DOCUMENT EXTRACT ▸
↓

In defense of the King

kingsihamonilargeIn the aftermath of the elections, many people have spoken about our beloved monarch, HRH King Norodom Sihamoni, in contempt of his abilities of being the head of state. While some have said that he wilfully sided with the ruling party, others have stated that he remains a feeble shadow of his father and is not strong enough to stand up for what is right.
While I certainly do not have any credentials to judge the contents of these comments made by several prominent thinkers and intellectuals in our society, I would like to say that our King has fulfilled his duties as a true constitutional monarch. Ours is a constitutional democracy, where the constitution, the law of the land, is supreme. The institution of monarchy derives its legitimacy and power from the constitution which reflects the will of the people.  The King is a symbol of this very institution of constitutional monarchy, whose mandated role is that of the supreme arbiter for the regular execution of public powers, by which he reinforces the structure of constitutional delegation of powers to the three arms of the state – the legislature, the executive and the judiciary.
Those who have remonstrated with the King to intervene in the electoral process following the declaration of the election results and later chided him for not capitulating to their demands either have no understanding of the supreme law or have no respect for the democratic process, for what they are seeking is a return to a system of rule by men, rather than the rule of law. There is a great deal of difference between seeking genuine institutional reforms, and attempting to undermine the constitution and the monarchy by asking the King to overreach his constitutional bounds.
With the passing of our erstwhile monarch, supposedly the last of the Angkorean God-kings, a new era of constitutionalism has dawned on Cambodia, and we should be all the more glad for making this transition.
Long live the King!
This post has been made in defense of the King and the institution of constitutional monarchy.

↑

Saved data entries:
↓

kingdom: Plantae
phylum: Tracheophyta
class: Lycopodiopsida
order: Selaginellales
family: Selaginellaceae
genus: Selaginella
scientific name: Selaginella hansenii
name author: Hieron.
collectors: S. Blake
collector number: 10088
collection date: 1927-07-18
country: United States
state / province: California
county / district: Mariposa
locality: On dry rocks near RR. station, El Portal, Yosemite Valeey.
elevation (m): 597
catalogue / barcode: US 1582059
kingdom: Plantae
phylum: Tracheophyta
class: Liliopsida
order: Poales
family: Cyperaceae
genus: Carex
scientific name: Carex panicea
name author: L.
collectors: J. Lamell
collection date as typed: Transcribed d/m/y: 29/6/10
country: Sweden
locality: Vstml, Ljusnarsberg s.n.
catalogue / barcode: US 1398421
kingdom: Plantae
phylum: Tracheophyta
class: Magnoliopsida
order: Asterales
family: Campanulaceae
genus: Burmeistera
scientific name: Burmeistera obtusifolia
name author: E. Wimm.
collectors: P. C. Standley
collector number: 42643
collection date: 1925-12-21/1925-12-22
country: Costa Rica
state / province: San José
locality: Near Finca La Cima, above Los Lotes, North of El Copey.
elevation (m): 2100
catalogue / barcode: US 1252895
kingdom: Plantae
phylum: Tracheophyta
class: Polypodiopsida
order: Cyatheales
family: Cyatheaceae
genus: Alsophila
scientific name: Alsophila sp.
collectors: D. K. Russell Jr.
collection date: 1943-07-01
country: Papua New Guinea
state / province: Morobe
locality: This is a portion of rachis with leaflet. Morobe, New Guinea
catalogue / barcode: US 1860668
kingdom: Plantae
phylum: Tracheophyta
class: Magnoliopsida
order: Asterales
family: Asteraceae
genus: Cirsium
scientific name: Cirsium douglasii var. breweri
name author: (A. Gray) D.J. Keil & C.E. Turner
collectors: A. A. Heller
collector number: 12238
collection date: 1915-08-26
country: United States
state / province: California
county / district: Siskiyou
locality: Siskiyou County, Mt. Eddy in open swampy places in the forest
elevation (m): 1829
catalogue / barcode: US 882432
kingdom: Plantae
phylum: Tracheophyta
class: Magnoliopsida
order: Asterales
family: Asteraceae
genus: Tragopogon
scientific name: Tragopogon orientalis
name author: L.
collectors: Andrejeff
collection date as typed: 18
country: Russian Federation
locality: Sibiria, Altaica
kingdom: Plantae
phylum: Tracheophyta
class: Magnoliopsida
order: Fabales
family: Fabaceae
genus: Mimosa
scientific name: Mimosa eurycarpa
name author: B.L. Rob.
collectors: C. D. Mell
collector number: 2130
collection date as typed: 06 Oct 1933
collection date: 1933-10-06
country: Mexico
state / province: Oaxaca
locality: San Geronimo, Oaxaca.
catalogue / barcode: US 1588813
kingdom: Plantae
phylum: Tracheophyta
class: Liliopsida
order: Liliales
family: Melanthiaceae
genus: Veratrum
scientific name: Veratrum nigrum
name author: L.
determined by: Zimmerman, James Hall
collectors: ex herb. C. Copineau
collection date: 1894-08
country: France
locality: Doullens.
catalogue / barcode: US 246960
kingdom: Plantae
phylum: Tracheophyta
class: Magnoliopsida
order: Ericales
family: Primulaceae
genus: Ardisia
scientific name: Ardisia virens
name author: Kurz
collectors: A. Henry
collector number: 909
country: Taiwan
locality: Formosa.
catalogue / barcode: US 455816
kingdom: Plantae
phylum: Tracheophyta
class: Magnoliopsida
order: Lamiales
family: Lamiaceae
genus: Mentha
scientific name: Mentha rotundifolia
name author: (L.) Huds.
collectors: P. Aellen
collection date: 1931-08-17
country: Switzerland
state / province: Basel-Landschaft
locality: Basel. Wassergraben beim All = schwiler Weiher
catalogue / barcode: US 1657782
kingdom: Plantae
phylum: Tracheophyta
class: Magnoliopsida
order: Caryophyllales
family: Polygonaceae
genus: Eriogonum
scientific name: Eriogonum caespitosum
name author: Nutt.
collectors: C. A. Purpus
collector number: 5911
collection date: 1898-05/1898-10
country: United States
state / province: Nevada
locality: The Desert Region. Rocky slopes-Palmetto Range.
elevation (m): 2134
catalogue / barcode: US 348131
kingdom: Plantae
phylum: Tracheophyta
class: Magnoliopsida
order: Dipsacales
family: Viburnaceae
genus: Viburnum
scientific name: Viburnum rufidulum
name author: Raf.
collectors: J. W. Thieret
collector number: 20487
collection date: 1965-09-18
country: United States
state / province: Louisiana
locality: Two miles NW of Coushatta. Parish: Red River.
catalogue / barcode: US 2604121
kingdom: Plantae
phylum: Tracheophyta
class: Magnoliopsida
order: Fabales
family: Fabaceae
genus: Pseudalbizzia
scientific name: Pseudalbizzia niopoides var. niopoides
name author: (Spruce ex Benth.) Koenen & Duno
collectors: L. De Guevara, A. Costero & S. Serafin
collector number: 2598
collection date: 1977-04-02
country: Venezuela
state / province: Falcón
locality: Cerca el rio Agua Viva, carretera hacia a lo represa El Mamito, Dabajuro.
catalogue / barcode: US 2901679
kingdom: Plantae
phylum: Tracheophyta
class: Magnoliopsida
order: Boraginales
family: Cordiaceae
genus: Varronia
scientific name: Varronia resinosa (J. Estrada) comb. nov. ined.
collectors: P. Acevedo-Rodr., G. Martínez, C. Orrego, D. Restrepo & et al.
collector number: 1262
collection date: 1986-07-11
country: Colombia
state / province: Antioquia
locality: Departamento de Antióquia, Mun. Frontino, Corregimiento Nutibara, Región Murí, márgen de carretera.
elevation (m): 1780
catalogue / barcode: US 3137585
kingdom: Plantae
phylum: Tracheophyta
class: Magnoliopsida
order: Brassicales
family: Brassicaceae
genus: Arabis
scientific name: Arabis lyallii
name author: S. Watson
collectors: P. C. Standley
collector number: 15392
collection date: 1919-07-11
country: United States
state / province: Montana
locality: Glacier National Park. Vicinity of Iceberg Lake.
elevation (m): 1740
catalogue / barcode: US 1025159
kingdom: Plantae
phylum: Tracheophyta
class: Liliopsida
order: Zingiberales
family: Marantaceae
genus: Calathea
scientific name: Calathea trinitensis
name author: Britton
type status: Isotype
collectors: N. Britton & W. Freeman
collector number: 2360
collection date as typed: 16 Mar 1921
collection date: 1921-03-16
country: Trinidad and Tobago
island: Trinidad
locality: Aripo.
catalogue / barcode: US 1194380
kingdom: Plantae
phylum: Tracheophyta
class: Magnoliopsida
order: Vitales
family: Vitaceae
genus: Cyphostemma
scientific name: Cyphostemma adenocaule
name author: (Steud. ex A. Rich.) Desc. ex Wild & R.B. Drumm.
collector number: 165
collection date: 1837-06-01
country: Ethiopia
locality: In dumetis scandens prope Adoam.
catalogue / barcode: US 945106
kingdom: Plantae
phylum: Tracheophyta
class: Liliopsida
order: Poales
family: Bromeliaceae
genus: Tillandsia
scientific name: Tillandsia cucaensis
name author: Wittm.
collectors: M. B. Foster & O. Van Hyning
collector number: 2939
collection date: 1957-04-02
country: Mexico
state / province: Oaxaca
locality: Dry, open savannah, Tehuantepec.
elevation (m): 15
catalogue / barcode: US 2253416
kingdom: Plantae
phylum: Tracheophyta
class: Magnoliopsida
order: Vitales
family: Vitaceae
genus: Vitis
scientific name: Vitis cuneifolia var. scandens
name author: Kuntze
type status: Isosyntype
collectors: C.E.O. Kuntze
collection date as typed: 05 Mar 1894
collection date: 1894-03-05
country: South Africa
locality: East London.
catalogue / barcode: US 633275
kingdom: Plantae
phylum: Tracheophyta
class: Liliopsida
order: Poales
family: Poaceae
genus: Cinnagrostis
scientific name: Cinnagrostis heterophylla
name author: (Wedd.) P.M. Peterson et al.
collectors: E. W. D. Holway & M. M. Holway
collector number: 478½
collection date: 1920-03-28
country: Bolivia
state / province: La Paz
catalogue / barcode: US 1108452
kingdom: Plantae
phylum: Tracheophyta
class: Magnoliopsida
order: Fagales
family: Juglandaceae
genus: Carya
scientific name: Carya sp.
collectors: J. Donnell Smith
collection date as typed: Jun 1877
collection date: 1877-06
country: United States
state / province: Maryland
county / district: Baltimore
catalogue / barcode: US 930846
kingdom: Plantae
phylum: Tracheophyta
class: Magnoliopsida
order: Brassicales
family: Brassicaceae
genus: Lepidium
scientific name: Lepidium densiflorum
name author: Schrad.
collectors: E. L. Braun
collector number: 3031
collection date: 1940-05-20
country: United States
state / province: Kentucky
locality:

↑

Extract the full post defending the King, word for word. Work from the post defending the King alone.

In defense of the King

kingsihamonilargeIn the aftermath of the elections, many people have spoken about our beloved monarch, HRH King Norodom Sihamoni, in contempt of his abilities of being the head of state. While some have said that he wilfully sided with the ruling party, others have stated that he remains a feeble shadow of his father and is not strong enough to stand up for what is right.
While I certainly do not have any credentials to judge the contents of these comments made by several prominent thinkers and intellectuals in our society, I would like to say that our King has fulfilled his duties as a true constitutional monarch. Ours is a constitutional democracy, where the constitution, the law of the land, is supreme. The institution of monarchy derives its legitimacy and power from the constitution which reflects the will of the people.  The King is a symbol of this very institution of constitutional monarchy, whose mandated role is that of the supreme arbiter for the regular execution of public powers, by which he reinforces the structure of constitutional delegation of powers to the three arms of the state – the legislature, the executive and the judiciary.
Those who have remonstrated with the King to intervene in the electoral process following the declaration of the election results and later chided him for not capitulating to their demands either have no understanding of the supreme law or have no respect for the democratic process, for what they are seeking is a return to a system of rule by men, rather than the rule of law. There is a great deal of difference between seeking genuine institutional reforms, and attempting to undermine the constitution and the monarchy by asking the King to overreach his constitutional bounds.
With the passing of our erstwhile monarch, supposedly the last of the Angkorean God-kings, a new era of constitutionalism has dawned on Cambodia, and we should be all the more glad for making this transition.
Long live the King!
This post has been made in defense of the King and the institution of constitutional monarchy.